Willow grubs are not about in any numbers just yet, at least not where we’ve been fishing. Lots of people are asking about them but we are still a warm burst of weather from seeing this ‘hatch’ fire up. We have been tying willow grubs as fast as we can in anticipation of this annual orgy of surface action.
This level is great as the hatches continue, yet the edges have enough water for cruising fish. I know that my claims of seeing fifty fish sounds like an exaggeration to the uninitiated, but without a word of a lie I have been polarizing at least fifty fish on most days. Some of them are rising, some are chasing baitfish or tailing and picking up snails; but they are out in the open and pretty bloody obvious to anyone taking the time to look.
We have been out on the boats every single day and the number of fish we are finding is staggering.

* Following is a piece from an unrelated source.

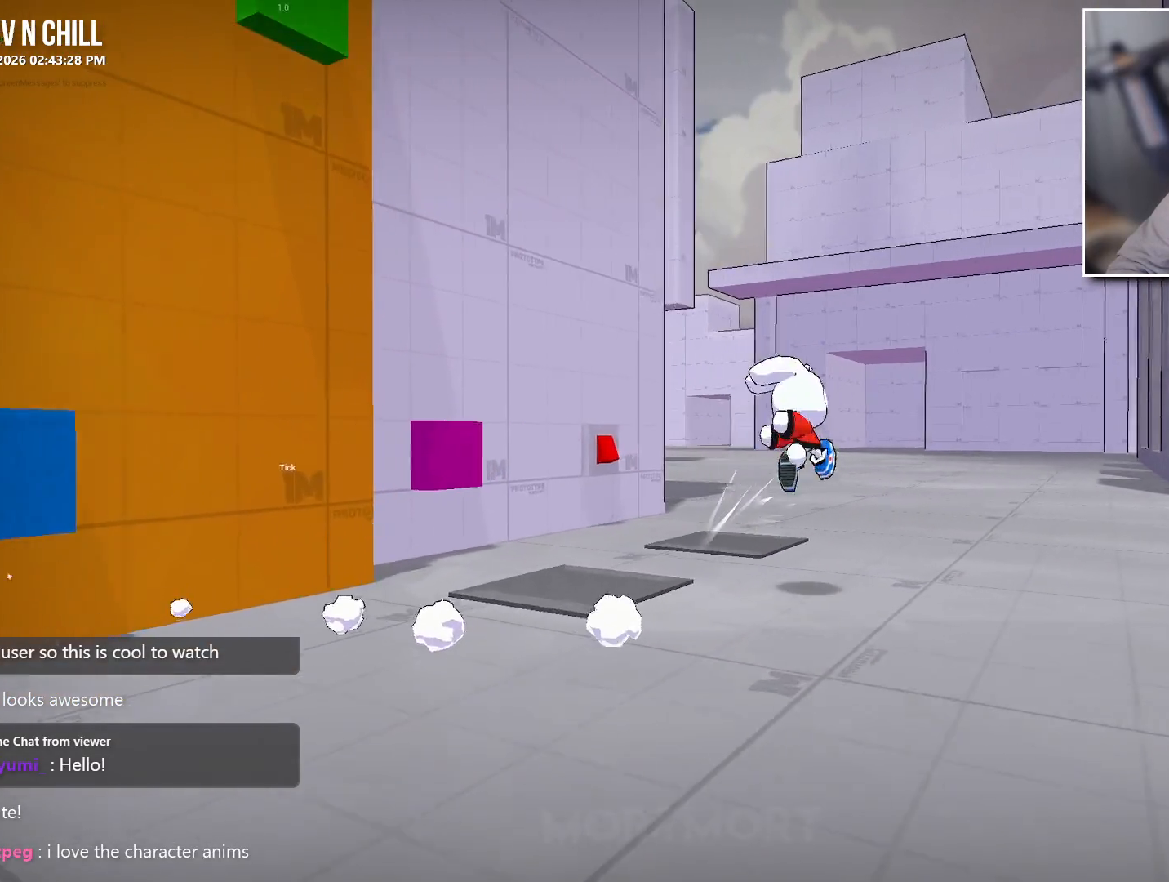
{"buttons": ["L2"], "left_stick": "up", "right_stick": "center", "events": [[50, "left_stick", "up"], [100, "right_stick", "right"], [350, "right_stick", "center"], [483, "L2", "down"]]}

Those of you who have drifted with us and only saw a few fish should book a trip now as it won’t stay at this level for very long. We now have another boat for Bo and he is also drifting so those who love fishing with him should phone and request a trip. David is booked out until FRI 9 and for me it’s THU 8.
The smaller rivers are on fire as well. So many reports from so many places. The rivers close to home have produced great numbers of fish in the past few days; it’s been like switch was thrown. Dry flies are the way to go and you would be crazy to not take a leave pass now if you have one. Especially given the crazy period ahead with Christmas and work breakups etc
On the work front we have all of our guides here at the moment for teaching/guiding. Beginners lessons, casting lessons, flytying lessons, streamcraft sessions and even just taking people out for the best fishing on any given day.
We’ve also got some spaces left on the Idaho trip and for our NZ trips. Phone if you wish to speak with us about them in more detail.
We hope that this update finds you well. It was a very short report that I haven’t even the time to proof-read; but we hope that it inspires you to jump in the car and hit a river somewhere. To be honest I don’t think it will matter where you go. Everything should be good right now.
All the best.
Well the unthinkable has happened and the river has risen three fold to a whopping 1500 MLD! Yes that was a stupid statement but this has been a ridiculous spring, very much reminiscent of the early to mid-1990’s when spring rain meant something very different to what we’ve known it so far this millennium.
Last year we arrived home from Montana in early August and the rain just stopped. It pretty much didn’t rain for the next ten months. This year we again returned from MT in the first days of August and the rain once again stopped for the entire month. And then it started.
From expecting the lake it maybe get to 60% we have now a hair’s breadth away from hitting 80%, with hardly any hot weather and plenty of cool changes along the way. While this is a pleasant surprise to all of us, it is a surprise. I can’t say that many were expecting things to go this way when the rain stopped falling back in July-August.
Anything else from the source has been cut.